If P(–5, –3), Q(–4, –6), R(2, –3) and S(1, 2) are the vertices of a quadrilateral PQRS, find its area.

#### Solution

The vertices of the quadrilateral PQRS are P(−5, −3), Q(−4, −6), R(2, −3) and S(1, 2).

Join QS to form two triangles, namely, ΔPQS and ΔRSQ.

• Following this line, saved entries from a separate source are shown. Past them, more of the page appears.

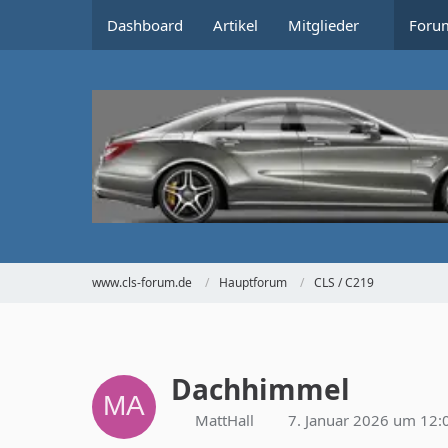
Dashboard
Artikel
Mitglieder
Foru
www.cls-forum.de
Hauptforum
CLS / C219
Dachhimmel
MattHall
7. Januar 2026 um 12: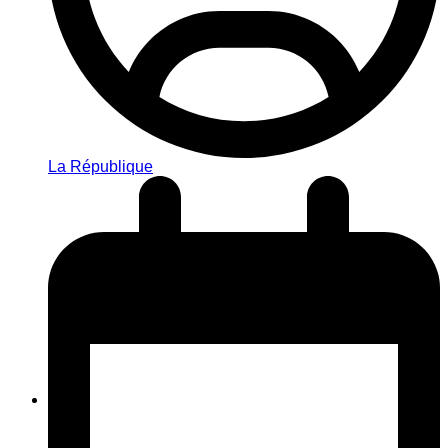
La République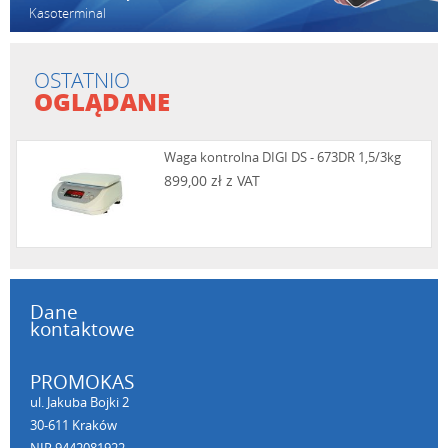
Kasoterminal
OSTATNIO
OGLĄDANE
Waga kontrolna DIGI DS - 673DR 1,5/3kg
899,00 zł z VAT
Dane
kontaktowe
PROMOKAS
ul. Jakuba Bojki 2
30-611 Kraków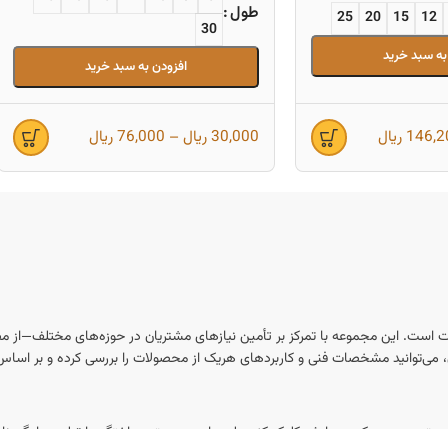
طول
25
20
15
12
30
به سبد خرید
افزودن به سبد خرید
146,2
ریال
30,000
ریال
–
76,000
ریال
ت است. این مجموعه با تمرکز بر تأمین نیازهای مشتریان در حوزه‌های مختلف—از مص
ان، می‌توانید مشخصات فنی و کاربردهای هریک از محصولات را بررسی کرده و بر اساس نی
ین متن بر روی دکمه ویرایش کلیک کنید. لورم ایپسوم متن ساختگی با تولید سادگی ن
ل‌پلاک و واشر در سایزبندی و متریال‌های مختلف در دسترس است.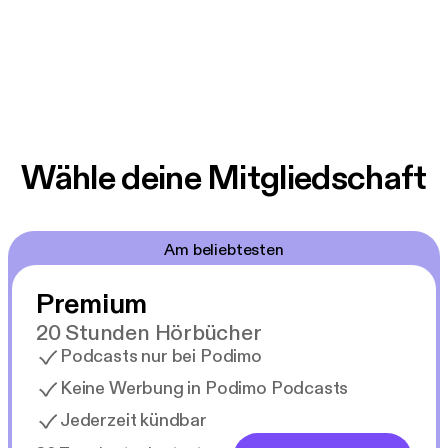
Wähle deine Mitgliedschaft
Am beliebtesten
Premium
20 Stunden Hörbücher
Podcasts nur bei Podimo
Keine Werbung in Podimo Podcasts
Jederzeit kündbar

Area of quadrilateral PQRS = Area of ΔPQS + Area of ΔRSQ

We know

Area of triangle having vertices (x_{1}, y_{1}), (x_{2}, y_{2}) and (x_{3}, y_{3}) = `1/2`[x_{1}(y_{2}−y_{3})+x_{2}(y_{3}−y_{1})+x_{3}(y_{1}−y_{2})]

Now,

Area of △PQS = `1/2`[−5(−6−2)+(−4)(2+3)+1(−3+6)]

=`1/2`[−5(−8)+(−4)(5)+1(3)]

=`1/2`(40−20+3)

=`23/2`square units

Area of ∆RSQ= `1/2`[2(2+6)+1(−6+3)+(−4)(−3−2)]

=`1/2`[2(8)+1(−3)+(−4)(−5)]

=`1/2`(16−3+20)

=`33/2` square units

Area of quadrilateral PQRS = Area of ΔPQS + Area of ΔRSQ

`=23/2+33/2`

`=56/2`

=28 square units

Thus, the area of quadrilateral PQRS is 28 square units.